To balance this exception, the original EPC stated that an applicant could claim a product (a substance or composition) for the first use in therapy, even if the product was already known. However, it did not explicitly allow an applicant to claim a product for a second, different medical use. The Enlarged Board of Appeal (EBA) addressed this in G5/83. It decided that second and subsequent medical uses could be patented, using the artificial “Swiss type” claim. This claim read, “Use of product X for the manufacture of a medicament for treatment of Y.”
The wording of the EPC 2000 changed, in the light of this decision. Under the new convention, a product could be patented for any medical use, not merely the first one.
Uncertainty remained regarding the subsequent use that might be patentable. The EBA has addressed this issue, in decision G2/08.
The decision does not change a great deal. The EBA decided that the majority of existing case law was correct, and that a second medical use could be claimed if it was novel and inventive over the first. There are no other limitations on how the second medical use should differ from the first.
The EBA held that, in Europe, if a product is known to treat a disease, an applicant can claim that product to treat the same disease, using different dosage regimens, modes of administration or patient groups. All that is required is that the distinction from the known treatment is inventive.

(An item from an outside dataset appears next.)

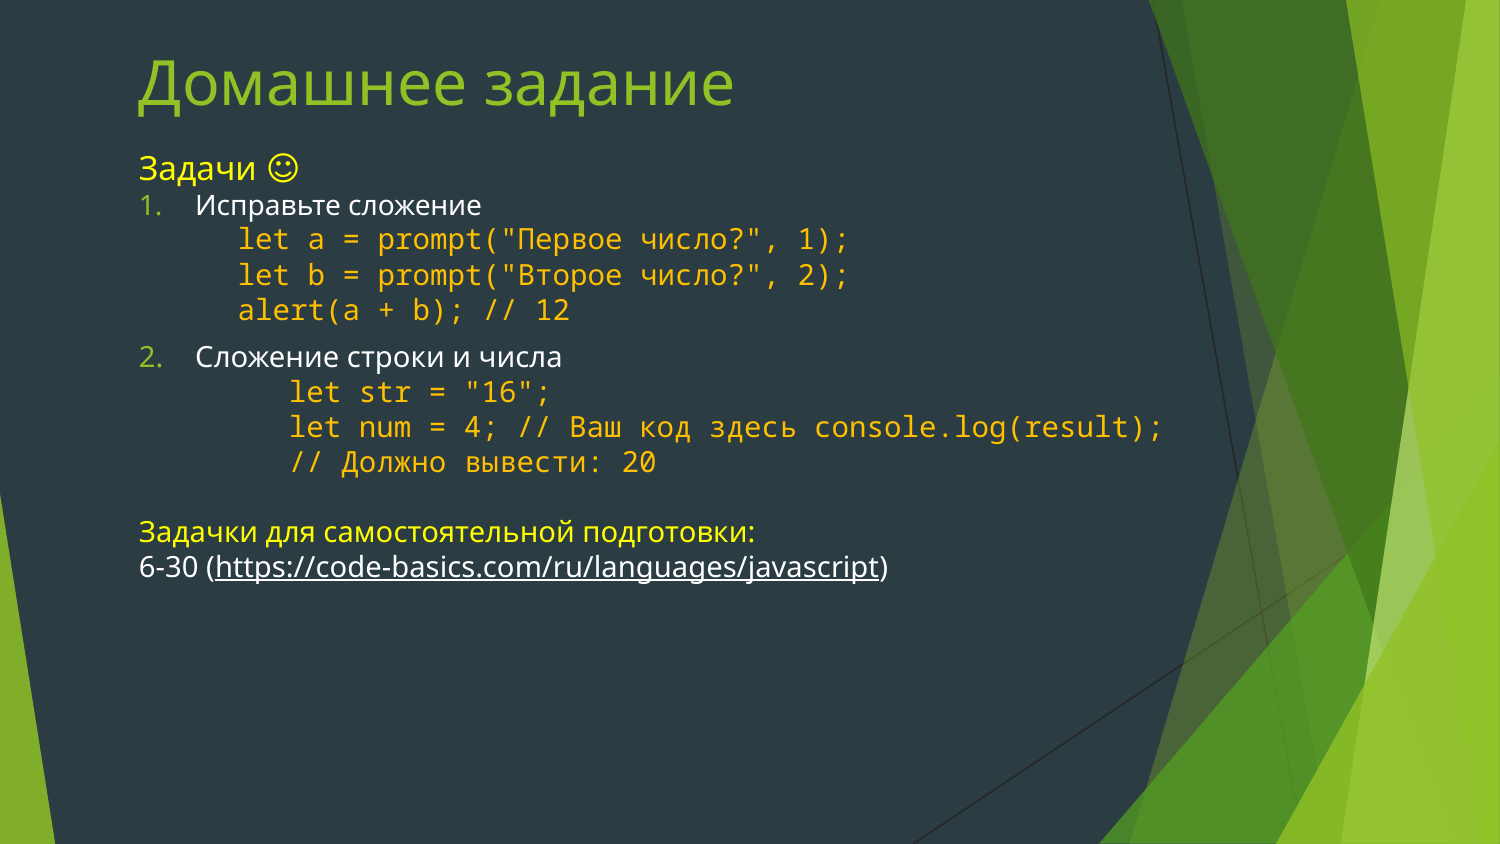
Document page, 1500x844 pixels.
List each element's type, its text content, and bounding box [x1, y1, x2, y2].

title Домашнее задание [123, 35, 1388, 140]
list Задачи ☺ Исправьте сложение let a = prompt("Первое число?", 1); let b = prompt("Второе число?", 2); alert(a + b); // 12 Сложение строки и числа let str = "16"; let num = 4; // Ваш код здесь console.log(result); // Должно вывести: 20 Задачки для самостоятельной подготовки: 6-30 (https://code-basics.com/ru/languages/javascript) [123, 140, 1365, 670]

The EBA also abolished the “Swiss type” claim. No application may have “Swiss type” claims if it has a priority or filing date three months after the decision is published (yet to happen). G2/08 has rendered this claim form redundant.
Finally, the EBA made the observation that there must be a complete fit between allowable methods and products for use in unallowable methods. Therefore, if the EPO argues that any invention is a method of therapy using a product, that invention must be able to be claimed, as the product “for use” in that method.
This decision does not substantially change the established case law. However it clarifies that applicants are allowed claims to second medical uses, distinguished by features other than the disease being treated. We expect that the decision will make prosecution of those claims less difficult than previously.